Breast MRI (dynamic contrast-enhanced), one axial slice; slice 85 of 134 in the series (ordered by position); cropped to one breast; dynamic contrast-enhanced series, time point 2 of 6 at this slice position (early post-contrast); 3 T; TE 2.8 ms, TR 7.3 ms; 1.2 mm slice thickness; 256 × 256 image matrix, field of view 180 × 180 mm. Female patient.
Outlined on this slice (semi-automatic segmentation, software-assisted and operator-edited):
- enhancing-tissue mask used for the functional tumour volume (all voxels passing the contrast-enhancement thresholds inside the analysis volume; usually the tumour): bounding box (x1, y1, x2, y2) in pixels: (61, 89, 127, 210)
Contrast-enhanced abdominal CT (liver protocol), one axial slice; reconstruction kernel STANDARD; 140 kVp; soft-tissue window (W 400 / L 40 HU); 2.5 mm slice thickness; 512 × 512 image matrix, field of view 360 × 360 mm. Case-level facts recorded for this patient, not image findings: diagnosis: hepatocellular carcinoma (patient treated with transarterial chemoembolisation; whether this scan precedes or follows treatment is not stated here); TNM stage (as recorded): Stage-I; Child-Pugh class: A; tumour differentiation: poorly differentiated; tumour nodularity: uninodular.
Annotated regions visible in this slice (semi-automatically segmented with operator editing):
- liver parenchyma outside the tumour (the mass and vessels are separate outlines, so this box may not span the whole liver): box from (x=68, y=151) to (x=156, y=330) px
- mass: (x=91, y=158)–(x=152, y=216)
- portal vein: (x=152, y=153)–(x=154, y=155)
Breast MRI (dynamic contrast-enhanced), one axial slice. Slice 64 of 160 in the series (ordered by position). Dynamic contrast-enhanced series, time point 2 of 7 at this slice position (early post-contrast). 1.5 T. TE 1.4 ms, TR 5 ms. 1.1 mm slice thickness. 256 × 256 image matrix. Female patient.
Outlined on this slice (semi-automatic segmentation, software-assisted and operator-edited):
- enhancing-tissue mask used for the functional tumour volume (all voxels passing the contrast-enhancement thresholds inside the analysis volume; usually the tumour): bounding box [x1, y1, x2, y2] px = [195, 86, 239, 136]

Instructions for the task >> Reproduce each line, exactly as it appears, from the one that contains "Contrast-enhanced abdominal CT" through the last line of the records. Add no other lines.

Answer to the problem >>
Contrast-enhanced abdominal CT (liver protocol), one axial slice; reconstruction kernel STANDARD; 140 kVp; soft-tissue window (W 400 / L 40 HU); 2.5 mm slice thickness; 512 × 512 image matrix, field of view 360 × 360 mm. Case-level facts recorded for this patient, not image findings: diagnosis: hepatocellular carcinoma (patient treated with transarterial chemoembolisation; whether this scan precedes or follows treatment is not stated here); TNM stage (as recorded): Stage-I; Child-Pugh class: A; tumour differentiation: poorly differentiated; tumour nodularity: uninodular.
Annotated regions visible in this slice (semi-automatically segmented with operator editing):
- liver parenchyma outside the tumour (the mass and vessels are separate outlines, so this box may not span the whole liver): box from (x=68, y=151) to (x=156, y=330) px
- mass: (x=91, y=158)–(x=152, y=216)
- portal vein: (x=152, y=153)–(x=154, y=155)
Breast MRI (dynamic contrast-enhanced), one axial slice. Slice 64 of 160 in the series (ordered by position). Dynamic contrast-enhanced series, time point 2 of 7 at this slice position (early post-contrast). 1.5 T. TE 1.4 ms, TR 5 ms. 1.1 mm slice thickness. 256 × 256 image matrix. Female patient.
Outlined on this slice (semi-automatic segmentation, software-assisted and operator-edited):
- enhancing-tissue mask used for the functional tumour volume (all voxels passing the contrast-enhancement thresholds inside the analysis volume; usually the tumour): bounding box [x1, y1, x2, y2] px = [195, 86, 239, 136]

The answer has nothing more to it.